* _Exercise details_
Extract the text from all of the material below, reproducing every line precisely as it appears.

START Recorded data

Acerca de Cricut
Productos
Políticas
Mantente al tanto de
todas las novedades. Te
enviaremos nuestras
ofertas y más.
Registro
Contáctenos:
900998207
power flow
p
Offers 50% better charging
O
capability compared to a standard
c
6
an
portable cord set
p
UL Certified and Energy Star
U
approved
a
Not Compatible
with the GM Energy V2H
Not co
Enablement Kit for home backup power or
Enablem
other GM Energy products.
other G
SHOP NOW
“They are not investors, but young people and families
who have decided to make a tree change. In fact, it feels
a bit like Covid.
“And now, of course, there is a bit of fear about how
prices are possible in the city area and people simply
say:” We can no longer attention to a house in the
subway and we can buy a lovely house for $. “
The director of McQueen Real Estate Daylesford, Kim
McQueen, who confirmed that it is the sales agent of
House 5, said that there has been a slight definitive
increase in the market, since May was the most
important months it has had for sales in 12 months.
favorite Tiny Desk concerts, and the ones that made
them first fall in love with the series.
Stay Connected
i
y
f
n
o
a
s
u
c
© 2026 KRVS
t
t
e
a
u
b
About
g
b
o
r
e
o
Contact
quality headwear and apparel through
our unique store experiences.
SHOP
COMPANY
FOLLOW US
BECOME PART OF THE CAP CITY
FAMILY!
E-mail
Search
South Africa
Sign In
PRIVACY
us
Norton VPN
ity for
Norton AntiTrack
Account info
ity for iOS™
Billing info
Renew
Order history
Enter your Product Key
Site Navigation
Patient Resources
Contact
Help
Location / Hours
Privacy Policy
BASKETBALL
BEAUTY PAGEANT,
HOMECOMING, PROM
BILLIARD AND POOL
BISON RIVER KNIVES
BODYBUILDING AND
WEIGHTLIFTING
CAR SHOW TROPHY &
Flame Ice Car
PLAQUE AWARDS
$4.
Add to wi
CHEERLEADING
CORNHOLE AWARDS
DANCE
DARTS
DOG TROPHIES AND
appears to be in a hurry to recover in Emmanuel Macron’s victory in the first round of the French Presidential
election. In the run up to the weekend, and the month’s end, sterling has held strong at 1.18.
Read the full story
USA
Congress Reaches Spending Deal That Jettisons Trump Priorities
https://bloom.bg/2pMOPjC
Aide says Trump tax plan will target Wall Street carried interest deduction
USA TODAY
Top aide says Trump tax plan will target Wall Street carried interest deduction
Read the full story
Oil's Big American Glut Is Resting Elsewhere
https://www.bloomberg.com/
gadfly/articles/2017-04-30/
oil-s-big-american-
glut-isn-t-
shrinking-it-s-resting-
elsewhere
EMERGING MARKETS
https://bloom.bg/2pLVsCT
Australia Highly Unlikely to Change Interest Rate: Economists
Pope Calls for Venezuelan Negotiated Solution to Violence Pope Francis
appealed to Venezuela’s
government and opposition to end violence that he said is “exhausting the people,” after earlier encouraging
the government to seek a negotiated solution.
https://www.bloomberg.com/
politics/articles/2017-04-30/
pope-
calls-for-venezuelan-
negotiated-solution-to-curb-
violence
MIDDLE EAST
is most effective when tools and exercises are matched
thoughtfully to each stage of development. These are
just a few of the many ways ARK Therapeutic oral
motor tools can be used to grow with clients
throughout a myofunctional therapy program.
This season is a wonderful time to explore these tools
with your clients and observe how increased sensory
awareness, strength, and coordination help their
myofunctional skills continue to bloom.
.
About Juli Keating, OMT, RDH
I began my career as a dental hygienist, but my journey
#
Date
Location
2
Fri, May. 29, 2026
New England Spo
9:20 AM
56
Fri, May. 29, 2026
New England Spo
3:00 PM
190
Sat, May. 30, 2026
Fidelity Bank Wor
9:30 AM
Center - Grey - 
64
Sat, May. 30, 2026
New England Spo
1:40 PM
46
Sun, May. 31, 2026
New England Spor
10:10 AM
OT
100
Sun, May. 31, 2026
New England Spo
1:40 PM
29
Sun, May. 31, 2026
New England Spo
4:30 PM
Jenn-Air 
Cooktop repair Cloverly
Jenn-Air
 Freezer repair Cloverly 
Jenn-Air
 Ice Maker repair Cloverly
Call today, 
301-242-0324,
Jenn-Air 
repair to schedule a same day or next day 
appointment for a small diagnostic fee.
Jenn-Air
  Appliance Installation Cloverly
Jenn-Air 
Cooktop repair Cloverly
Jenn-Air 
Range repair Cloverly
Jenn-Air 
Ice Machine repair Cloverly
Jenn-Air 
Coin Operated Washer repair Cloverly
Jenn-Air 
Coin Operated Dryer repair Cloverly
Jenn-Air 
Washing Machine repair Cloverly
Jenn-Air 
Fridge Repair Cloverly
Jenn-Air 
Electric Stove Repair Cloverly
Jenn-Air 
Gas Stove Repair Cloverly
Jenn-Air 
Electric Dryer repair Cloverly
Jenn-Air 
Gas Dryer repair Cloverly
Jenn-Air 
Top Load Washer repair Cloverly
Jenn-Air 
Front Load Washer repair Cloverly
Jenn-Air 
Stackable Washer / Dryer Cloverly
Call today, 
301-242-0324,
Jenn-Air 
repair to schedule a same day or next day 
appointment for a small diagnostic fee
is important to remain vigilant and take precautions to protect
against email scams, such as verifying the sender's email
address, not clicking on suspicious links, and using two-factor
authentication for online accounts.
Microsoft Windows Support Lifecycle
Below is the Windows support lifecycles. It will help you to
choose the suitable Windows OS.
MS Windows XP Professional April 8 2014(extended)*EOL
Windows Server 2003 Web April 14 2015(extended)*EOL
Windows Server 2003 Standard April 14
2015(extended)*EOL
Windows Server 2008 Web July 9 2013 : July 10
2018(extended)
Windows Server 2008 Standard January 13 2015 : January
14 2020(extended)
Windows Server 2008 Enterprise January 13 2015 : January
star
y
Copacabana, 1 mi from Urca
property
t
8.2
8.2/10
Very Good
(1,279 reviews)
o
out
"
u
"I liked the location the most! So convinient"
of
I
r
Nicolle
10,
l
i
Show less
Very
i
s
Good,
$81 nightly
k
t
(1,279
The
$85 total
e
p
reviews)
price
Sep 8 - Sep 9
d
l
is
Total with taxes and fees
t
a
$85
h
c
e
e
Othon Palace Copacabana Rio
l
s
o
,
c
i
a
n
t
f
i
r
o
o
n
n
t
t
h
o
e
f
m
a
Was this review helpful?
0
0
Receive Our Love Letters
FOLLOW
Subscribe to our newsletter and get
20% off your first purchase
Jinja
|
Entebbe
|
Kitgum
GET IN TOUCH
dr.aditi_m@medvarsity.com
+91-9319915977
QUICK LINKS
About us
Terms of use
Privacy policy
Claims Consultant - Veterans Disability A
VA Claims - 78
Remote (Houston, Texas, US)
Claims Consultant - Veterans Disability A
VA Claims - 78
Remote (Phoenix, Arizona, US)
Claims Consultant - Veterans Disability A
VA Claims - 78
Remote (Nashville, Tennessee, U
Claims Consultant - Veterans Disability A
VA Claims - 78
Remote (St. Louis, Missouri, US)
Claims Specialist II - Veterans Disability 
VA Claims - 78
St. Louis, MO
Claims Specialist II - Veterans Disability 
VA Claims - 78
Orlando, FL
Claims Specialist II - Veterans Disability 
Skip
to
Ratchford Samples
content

END Recorded data

* _Task result_
Acerca de Cricut
Productos
Políticas
Mantente al tanto de
todas las novedades. Te
enviaremos nuestras
ofertas y más.
Registro
Contáctenos:
900998207
power flow
p
Offers 50% better charging
O
capability compared to a standard
c
6
an
portable cord set
p
UL Certified and Energy Star
U
approved
a
Not Compatible
with the GM Energy V2H
Not co
Enablement Kit for home backup power or
Enablem
other GM Energy products.
other G
SHOP NOW
“They are not investors, but young people and families
who have decided to make a tree change. In fact, it feels
a bit like Covid.
“And now, of course, there is a bit of fear about how
prices are possible in the city area and people simply
say:” We can no longer attention to a house in the
subway and we can buy a lovely house for $. “
The director of McQueen Real Estate Daylesford, Kim
McQueen, who confirmed that it is the sales agent of
House 5, said that there has been a slight definitive
increase in the market, since May was the most
important months it has had for sales in 12 months.
favorite Tiny Desk concerts, and the ones that made
them first fall in love with the series.
Stay Connected
i
y
f
n
o
a
s
u
c
© 2026 KRVS
t
t
e
a
u
b
About
g
b
o
r
e
o
Contact
quality headwear and apparel through
our unique store experiences.
SHOP
COMPANY
FOLLOW US
BECOME PART OF THE CAP CITY
FAMILY!
E-mail
Search
South Africa
Sign In
PRIVACY
us
Norton VPN
ity for
Norton AntiTrack
Account info
ity for iOS™
Billing info
Renew
Order history
Enter your Product Key
Site Navigation
Patient Resources
Contact
Help
Location / Hours
Privacy Policy
BASKETBALL
BEAUTY PAGEANT,
HOMECOMING, PROM
BILLIARD AND POOL
BISON RIVER KNIVES
BODYBUILDING AND
WEIGHTLIFTING
CAR SHOW TROPHY &
Flame Ice Car
PLAQUE AWARDS
$4.
Add to wi
CHEERLEADING
CORNHOLE AWARDS
DANCE
DARTS
DOG TROPHIES AND
appears to be in a hurry to recover in Emmanuel Macron’s victory in the first round of the French Presidential
election. In the run up to the weekend, and the month’s end, sterling has held strong at 1.18.
Read the full story
USA
Congress Reaches Spending Deal That Jettisons Trump Priorities
https://bloom.bg/2pMOPjC
Aide says Trump tax plan will target Wall Street carried interest deduction
USA TODAY
Top aide says Trump tax plan will target Wall Street carried interest deduction
Read the full story
Oil's Big American Glut Is Resting Elsewhere
https://www.bloomberg.com/
gadfly/articles/2017-04-30/
oil-s-big-american-
glut-isn-t-
shrinking-it-s-resting-
elsewhere
EMERGING MARKETS
https://bloom.bg/2pLVsCT
Australia Highly Unlikely to Change Interest Rate: Economists
Pope Calls for Venezuelan Negotiated Solution to Violence Pope Francis
appealed to Venezuela’s
government and opposition to end violence that he said is “exhausting the people,” after earlier encouraging
the government to seek a negotiated solution.
https://www.bloomberg.com/
politics/articles/2017-04-30/
pope-
calls-for-venezuelan-
negotiated-solution-to-curb-
violence
MIDDLE EAST
is most effective when tools and exercises are matched
thoughtfully to each stage of development. These are
just a few of the many ways ARK Therapeutic oral
motor tools can be used to grow with clients
throughout a myofunctional therapy program.
This season is a wonderful time to explore these tools
with your clients and observe how increased sensory
awareness, strength, and coordination help their
myofunctional skills continue to bloom.
.
About Juli Keating, OMT, RDH
I began my career as a dental hygienist, but my journey
#
Date
Location
2
Fri, May. 29, 2026
New England Spo
9:20 AM
56
Fri, May. 29, 2026
New England Spo
3:00 PM
190
Sat, May. 30, 2026
Fidelity Bank Wor
9:30 AM
Center - Grey - 
64
Sat, May. 30, 2026
New England Spo
1:40 PM
46
Sun, May. 31, 2026
New England Spor
10:10 AM
OT
100
Sun, May. 31, 2026
New England Spo
1:40 PM
29
Sun, May. 31, 2026
New England Spo
4:30 PM
Jenn-Air 
Cooktop repair Cloverly
Jenn-Air
 Freezer repair Cloverly 
Jenn-Air
 Ice Maker repair Cloverly
Call today, 
301-242-0324,
Jenn-Air 
repair to schedule a same day or next day 
appointment for a small diagnostic fee.
Jenn-Air
  Appliance Installation Cloverly
Jenn-Air 
Cooktop repair Cloverly
Jenn-Air 
Range repair Cloverly
Jenn-Air 
Ice Machine repair Cloverly
Jenn-Air 
Coin Operated Washer repair Cloverly
Jenn-Air 
Coin Operated Dryer repair Cloverly
Jenn-Air 
Washing Machine repair Cloverly
Jenn-Air 
Fridge Repair Cloverly
Jenn-Air 
Electric Stove Repair Cloverly
Jenn-Air 
Gas Stove Repair Cloverly
Jenn-Air 
Electric Dryer repair Cloverly
Jenn-Air 
Gas Dryer repair Cloverly
Jenn-Air 
Top Load Washer repair Cloverly
Jenn-Air 
Front Load Washer repair Cloverly
Jenn-Air 
Stackable Washer / Dryer Cloverly
Call today, 
301-242-0324,
Jenn-Air 
repair to schedule a same day or next day 
appointment for a small diagnostic fee
is important to remain vigilant and take precautions to protect
against email scams, such as verifying the sender's email
address, not clicking on suspicious links, and using two-factor
authentication for online accounts.
Microsoft Windows Support Lifecycle
Below is the Windows support lifecycles. It will help you to
choose the suitable Windows OS.
MS Windows XP Professional April 8 2014(extended)*EOL
Windows Server 2003 Web April 14 2015(extended)*EOL
Windows Server 2003 Standard April 14
2015(extended)*EOL
Windows Server 2008 Web July 9 2013 : July 10
2018(extended)
Windows Server 2008 Standard January 13 2015 : January
14 2020(extended)
Windows Server 2008 Enterprise January 13 2015 : January
star
y
Copacabana, 1 mi from Urca
property
t
8.2
8.2/10
Very Good
(1,279 reviews)
o
out
"
u
"I liked the location the most! So convinient"
of
I
r
Nicolle
10,
l
i
Show less
Very
i
s
Good,
$81 nightly
k
t
(1,279
The
$85 total
e
p
reviews)
price
Sep 8 - Sep 9
d
l
is
Total with taxes and fees
t
a
$85
h
c
e
e
Othon Palace Copacabana Rio
l
s
o
,
c
i
a
n
t
f
i
r
o
o
n
n
t
t
h
o
e
f
m
a
Was this review helpful?
0
0
Receive Our Love Letters
FOLLOW
Subscribe to our newsletter and get
20% off your first purchase
Jinja
|
Entebbe
|
Kitgum
GET IN TOUCH
dr.aditi_m@medvarsity.com
+91-9319915977
QUICK LINKS
About us
Terms of use
Privacy policy
Claims Consultant - Veterans Disability A
VA Claims - 78
Remote (Houston, Texas, US)
Claims Consultant - Veterans Disability A
VA Claims - 78
Remote (Phoenix, Arizona, US)
Claims Consultant - Veterans Disability A
VA Claims - 78
Remote (Nashville, Tennessee, U
Claims Consultant - Veterans Disability A
VA Claims - 78
Remote (St. Louis, Missouri, US)
Claims Specialist II - Veterans Disability 
VA Claims - 78
St. Louis, MO
Claims Specialist II - Veterans Disability 
VA Claims - 78
Orlando, FL
Claims Specialist II - Veterans Disability 
Skip
to
Ratchford Samples
content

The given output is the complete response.